Despite Gates’ and others’ assurances that the Common Core reform was “state-led,” the former director of the Race to the Top competitive grant program, and outgoing U.S. Education Secretary Arne Duncan’s chief of staff, recently admitted the federal government had “forced” full support for adoption of the Common Core standards from each state by requiring its governor, chief state school officer, and head of the state board of education to sign off on the grant application.

Joanne Weiss explained the federal government took advantage of the fact that states were strapped for cash due to the recession.

“[S]o the large pot of funding that we had to offer was a significant inducement for states to compete,” she wrote, adding the surprise number of 46 states willing to sign onto the Common Core standards initiative was due to “our decision to leverage the spirit of competition.”

In an interview with both Bill and Melinda Gates on the PBS NewsHour Wednesday, Melinda Gates said the problem with Common Core and the reason for the “pushback” from critics has been that some states rolled out the new federally funded tests too quickly.

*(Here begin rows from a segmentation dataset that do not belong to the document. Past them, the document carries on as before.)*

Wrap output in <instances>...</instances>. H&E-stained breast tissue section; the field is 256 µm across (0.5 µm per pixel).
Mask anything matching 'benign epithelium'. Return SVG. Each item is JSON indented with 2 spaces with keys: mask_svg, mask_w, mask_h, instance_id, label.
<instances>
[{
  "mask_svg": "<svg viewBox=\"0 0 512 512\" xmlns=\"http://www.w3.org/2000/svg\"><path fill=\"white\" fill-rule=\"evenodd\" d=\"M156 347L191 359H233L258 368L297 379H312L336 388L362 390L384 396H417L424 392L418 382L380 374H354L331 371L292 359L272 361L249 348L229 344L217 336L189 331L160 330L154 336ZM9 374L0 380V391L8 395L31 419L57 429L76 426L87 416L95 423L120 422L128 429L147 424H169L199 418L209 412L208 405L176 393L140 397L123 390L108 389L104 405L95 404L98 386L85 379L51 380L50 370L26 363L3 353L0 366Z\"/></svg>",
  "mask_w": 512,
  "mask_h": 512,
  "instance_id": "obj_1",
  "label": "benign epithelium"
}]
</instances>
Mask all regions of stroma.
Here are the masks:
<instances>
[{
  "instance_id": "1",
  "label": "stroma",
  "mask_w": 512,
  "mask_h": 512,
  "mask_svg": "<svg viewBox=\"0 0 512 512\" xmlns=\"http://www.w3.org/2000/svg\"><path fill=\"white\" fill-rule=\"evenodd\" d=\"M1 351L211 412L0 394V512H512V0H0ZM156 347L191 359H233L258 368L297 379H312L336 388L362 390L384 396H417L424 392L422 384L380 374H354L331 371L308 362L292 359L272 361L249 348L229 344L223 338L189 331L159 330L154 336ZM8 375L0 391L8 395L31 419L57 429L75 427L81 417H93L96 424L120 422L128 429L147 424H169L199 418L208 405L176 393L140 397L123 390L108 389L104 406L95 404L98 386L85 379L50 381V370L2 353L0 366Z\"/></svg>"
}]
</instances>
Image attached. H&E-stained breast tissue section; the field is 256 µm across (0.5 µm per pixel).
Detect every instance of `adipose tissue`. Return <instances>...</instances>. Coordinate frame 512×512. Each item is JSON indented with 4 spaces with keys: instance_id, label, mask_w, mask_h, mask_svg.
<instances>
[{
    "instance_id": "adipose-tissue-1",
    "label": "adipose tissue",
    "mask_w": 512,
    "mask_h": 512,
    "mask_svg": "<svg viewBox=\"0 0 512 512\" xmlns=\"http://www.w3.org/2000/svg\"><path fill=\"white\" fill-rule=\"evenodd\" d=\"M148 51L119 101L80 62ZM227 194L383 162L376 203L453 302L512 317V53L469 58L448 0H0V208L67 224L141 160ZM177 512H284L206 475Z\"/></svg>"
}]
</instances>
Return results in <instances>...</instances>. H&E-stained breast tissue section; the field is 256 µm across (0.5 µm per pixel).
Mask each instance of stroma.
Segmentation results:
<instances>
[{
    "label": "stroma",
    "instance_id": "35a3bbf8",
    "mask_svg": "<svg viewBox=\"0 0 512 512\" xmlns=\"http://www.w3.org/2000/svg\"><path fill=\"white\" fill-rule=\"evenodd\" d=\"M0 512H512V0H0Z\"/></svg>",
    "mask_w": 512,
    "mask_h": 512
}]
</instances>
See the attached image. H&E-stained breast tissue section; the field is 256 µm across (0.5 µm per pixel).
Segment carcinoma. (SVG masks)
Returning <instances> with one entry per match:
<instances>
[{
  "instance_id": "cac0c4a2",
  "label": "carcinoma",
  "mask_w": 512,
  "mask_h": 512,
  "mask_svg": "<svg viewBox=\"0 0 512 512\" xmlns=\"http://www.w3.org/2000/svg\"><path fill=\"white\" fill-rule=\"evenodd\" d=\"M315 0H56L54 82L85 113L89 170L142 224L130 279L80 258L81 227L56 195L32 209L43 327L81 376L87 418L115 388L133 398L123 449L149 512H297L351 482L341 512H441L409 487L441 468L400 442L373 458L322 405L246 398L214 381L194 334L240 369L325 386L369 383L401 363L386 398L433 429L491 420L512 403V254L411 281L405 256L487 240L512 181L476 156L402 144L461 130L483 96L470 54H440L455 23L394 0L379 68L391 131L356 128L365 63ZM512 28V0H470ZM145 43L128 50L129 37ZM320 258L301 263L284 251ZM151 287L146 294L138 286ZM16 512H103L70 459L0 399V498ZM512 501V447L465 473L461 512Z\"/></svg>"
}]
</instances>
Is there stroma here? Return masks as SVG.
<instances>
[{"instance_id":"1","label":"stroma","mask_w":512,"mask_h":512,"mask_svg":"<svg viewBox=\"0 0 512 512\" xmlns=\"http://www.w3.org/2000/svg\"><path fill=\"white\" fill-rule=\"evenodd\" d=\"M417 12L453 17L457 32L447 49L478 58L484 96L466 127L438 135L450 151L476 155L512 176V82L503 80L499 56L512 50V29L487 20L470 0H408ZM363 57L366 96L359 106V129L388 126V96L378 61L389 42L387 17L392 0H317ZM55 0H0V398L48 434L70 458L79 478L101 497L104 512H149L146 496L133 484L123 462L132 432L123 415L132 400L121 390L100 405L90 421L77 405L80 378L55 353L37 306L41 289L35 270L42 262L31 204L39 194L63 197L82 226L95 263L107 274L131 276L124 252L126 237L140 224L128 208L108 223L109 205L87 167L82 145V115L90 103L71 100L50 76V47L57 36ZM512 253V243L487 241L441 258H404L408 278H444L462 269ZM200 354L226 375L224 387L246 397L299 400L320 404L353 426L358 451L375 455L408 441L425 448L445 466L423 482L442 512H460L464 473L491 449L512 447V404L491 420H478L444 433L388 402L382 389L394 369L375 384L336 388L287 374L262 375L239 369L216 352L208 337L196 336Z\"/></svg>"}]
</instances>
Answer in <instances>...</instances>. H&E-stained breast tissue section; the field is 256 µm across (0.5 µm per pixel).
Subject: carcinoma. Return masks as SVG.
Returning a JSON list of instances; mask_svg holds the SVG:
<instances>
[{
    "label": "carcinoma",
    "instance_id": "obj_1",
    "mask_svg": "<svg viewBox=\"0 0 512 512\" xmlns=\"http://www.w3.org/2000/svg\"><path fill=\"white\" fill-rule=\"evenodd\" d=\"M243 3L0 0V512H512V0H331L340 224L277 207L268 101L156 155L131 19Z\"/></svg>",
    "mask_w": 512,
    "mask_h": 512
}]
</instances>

“What happened with the Common Core is, it got rolled out, the standards – the teachers agreed with the standards, they believe in them – but then the tests came out very quickly thereafter,” she said. “And teachers will tell you, teaching to the Common Core is hard – they have to step up their game in the classroom, and it takes awhile to get that implementation down…There were a few states that, quite honestly, went too fast with it.”